The project seeks to retrieve the local mechanical properties of the walls of the blood vessels treated as an anisotropic elastic medium. The applied method relies on solving an inverse problem of blood flow in distensible conduits. The deformation of the arteries and the blood velocity are measured using an ultrasound scanner.  Knowing the Young modulus, all other used stiffness measures can be evaluated. A phantom installation will be built where the direct solution of the computational fluid dynamics (CFD) linked with the elastic deformation of the walls within the Fluid-Structure Interaction (FSI) technique will be validated. To test the reliability of the distension and velocity measurements, measurements of these quantities will be conducted using another set of sensors: 3D deformation scanner and high frequency flow meters.
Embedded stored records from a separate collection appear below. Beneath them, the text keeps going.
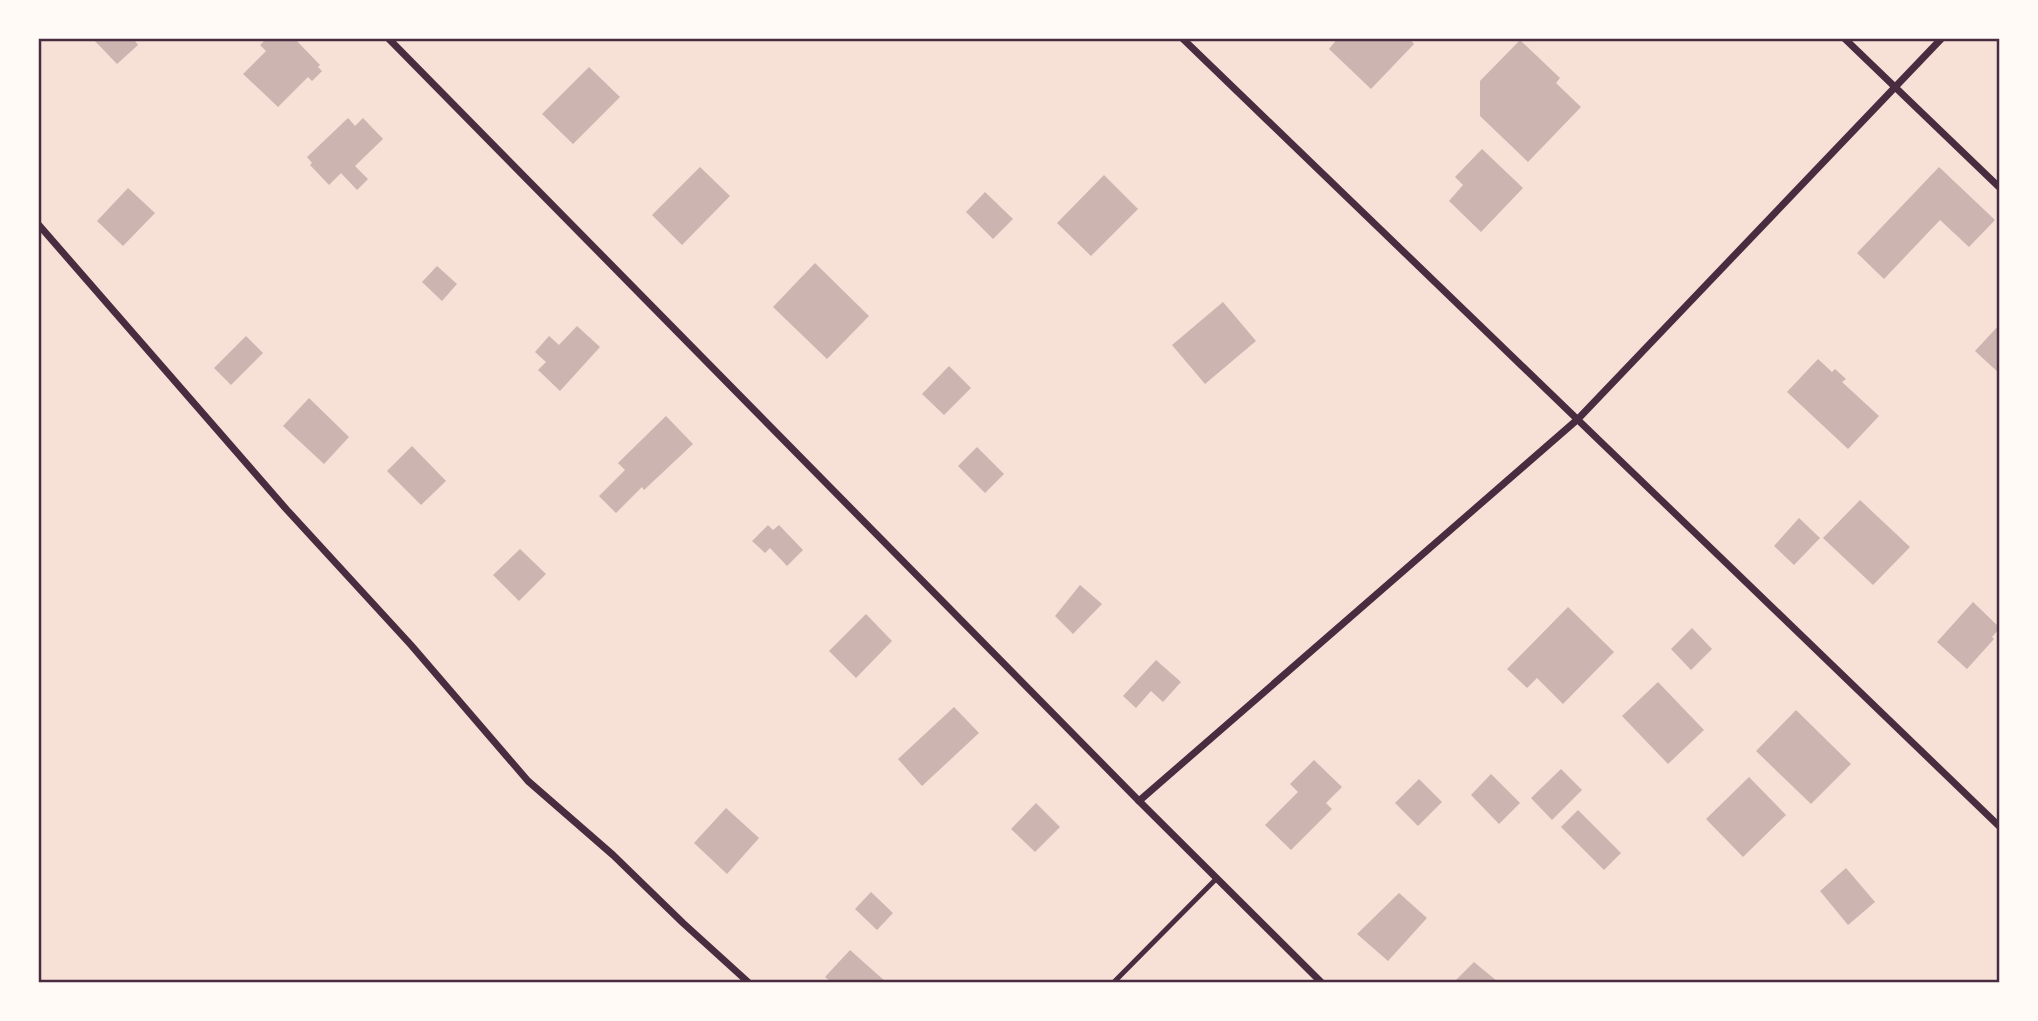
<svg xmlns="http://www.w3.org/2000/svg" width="2038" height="1021" viewBox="0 0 2038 1021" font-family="Spectral,serif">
  <rect width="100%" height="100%" fill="#f7e1d7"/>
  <!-- building -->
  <g fill="#ccb4b1">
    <path d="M92,38H133L138,45L117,64Z"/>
    <path d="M267,38H294L320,65L318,67L322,71L312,81L308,77L278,107L243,74L266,51L260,45Z"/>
    <path d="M1338,38H1409L1414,44L1371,89L1329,49Z"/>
    <path d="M1520,40L1560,78L1556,83L1581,107L1528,162L1480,116V81Z"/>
    <path d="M589,67L620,97L573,144L542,114Z"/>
    <path d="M348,118L355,126L363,118L383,139L355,166L368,179L357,190L341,173L329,185L310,165L312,163L307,157Z"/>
    <path d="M1482,149L1523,188L1481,232L1449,201L1463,185L1455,177Z"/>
    <path d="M700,167L730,196L682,245L652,215Z"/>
    <path d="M1939,167L1995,220L1969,247L1940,220L1884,279L1857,253Z"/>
    <path d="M1104,175L1138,209L1091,256L1057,223Z"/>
    <path d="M128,188L155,213L123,246L97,221Z"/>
    <path d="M985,192L1013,219L993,239L966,212Z"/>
    <path d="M815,263L869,316L827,359L773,307Z"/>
    <path d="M437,266L457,284L442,301L422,282Z"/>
    <path d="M1223,302L1256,341L1205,384L1172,345Z"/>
    <path d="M2000,324V374L1975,351Z"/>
    <path d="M577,326L600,347L560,391L538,370L546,362L535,352L549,336L559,345Z"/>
    <path d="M246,336L263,353L231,385L214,368Z"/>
    <path d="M1818,359L1832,372L1835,369L1846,379L1842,382L1879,416L1848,449L1787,392Z"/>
    <path d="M949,366L971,388L944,415L922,394Z"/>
    <path d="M309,398L349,437L324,464L283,426Z"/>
    <path d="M666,416L693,444L644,490L642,487L616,513L599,496L625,470L618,463Z"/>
    <path d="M412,446L446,481L421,505L387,471Z"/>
    <path d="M977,447L1004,474L985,493L958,466Z"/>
    <path d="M1860,500L1910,547L1873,585L1823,538Z"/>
    <path d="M1799,518L1820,538L1794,565L1774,546Z"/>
    <path d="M768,525L773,530L779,525L803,550L787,566L770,548L765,553L752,541Z"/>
    <path d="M520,549L546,574L519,601L493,575Z"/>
    <path d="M1080,585L1102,604L1073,634L1055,616Z"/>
    <path d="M1973,602L2000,628L1992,637L1994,639L1967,669L1937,642Z"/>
    <path d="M1568,607L1614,652L1563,704L1537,678L1527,688L1507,669Z"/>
    <path d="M866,614L892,641L856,678L829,651Z"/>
    <path d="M1692,628L1712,649L1691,670L1671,649Z"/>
    <path d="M1156,660L1181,682L1163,702L1151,691L1136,708L1123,696Z"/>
    <path d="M1658,682L1704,730L1668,764L1622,716Z"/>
    <path d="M954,707L979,733L922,786L898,759Z"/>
    <path d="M1796,710L1851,764L1811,804L1756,751Z"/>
    <path d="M1314,760L1342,787L1326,803L1332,809L1291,850L1265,825L1298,792L1290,784Z"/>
    <path d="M1561,769L1582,790L1552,820L1531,798Z"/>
    <path d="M1491,774L1520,803L1499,824L1471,795Z"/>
    <path d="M1749,777L1786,815L1743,857L1706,819Z"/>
    <path d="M1419,779L1442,802L1418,826L1395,803Z"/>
    <path d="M1036,803L1060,827L1035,852L1011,829Z"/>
    <path d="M726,808L759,838L727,874L694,843Z"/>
    <path d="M1578,810L1621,853L1604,870L1561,827Z"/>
    <path d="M1846,868L1875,902L1848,925L1820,891Z"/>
    <path d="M871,892L893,913L877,930L855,909Z"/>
    <path d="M1399,893L1427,918L1388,961L1357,934Z"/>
    <path d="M850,950L886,982H831L825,977Z"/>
    <path d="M1474,962L1498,982H1454Z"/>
  </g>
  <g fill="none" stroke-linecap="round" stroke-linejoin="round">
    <!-- service -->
    <path stroke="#4a2c40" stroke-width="5" d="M1114,982L1217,878"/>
    <!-- minor -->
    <g stroke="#4a2c40" stroke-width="7">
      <path d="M388,38L1139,801L1321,982"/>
      <path d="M1182,38L2000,827"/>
      <path d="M1844,38L2000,188"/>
      <path d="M38,224L287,510L411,645L528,781L613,855L683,923L748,982"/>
      <path d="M1139,801L1578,419L1942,38"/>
    </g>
  </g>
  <!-- border -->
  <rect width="2038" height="1021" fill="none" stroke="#fffaf5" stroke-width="80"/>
  <rect x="40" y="40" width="1958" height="941" fill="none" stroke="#4a2c40" stroke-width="2.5"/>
</svg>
The application of the Uncertainty Quantification will produce the error bounds of the results. Sensitivity analysis applied to the model will identify the crucial variables whose values affect mostly the resulting distension fields. At this stage two blood flow models will be used: a full 3D CFD blood flow model with two ways FSI in its strong form and a 1D flow model in an elastic tube. Both models will be compared in the context of using the simpler model in the final formulation. The comparison will encompass the influence of non-circular geometry, material inhomogeneity. The inverse solver will be applied first on artificial data with simulated and controlled pseudo measurement data. This will result in selecting an optimal inverse algorithm. Then the artificial data will be substituted by real data collected on the phantom installation. The results will be compared with the values of the Young modulus of the conduit measured directly in an independent test. The last step or the project will be a sequence of medical experiments executed on the cardiac artery and retrieving the Young modulus using the already tested inverse procedure.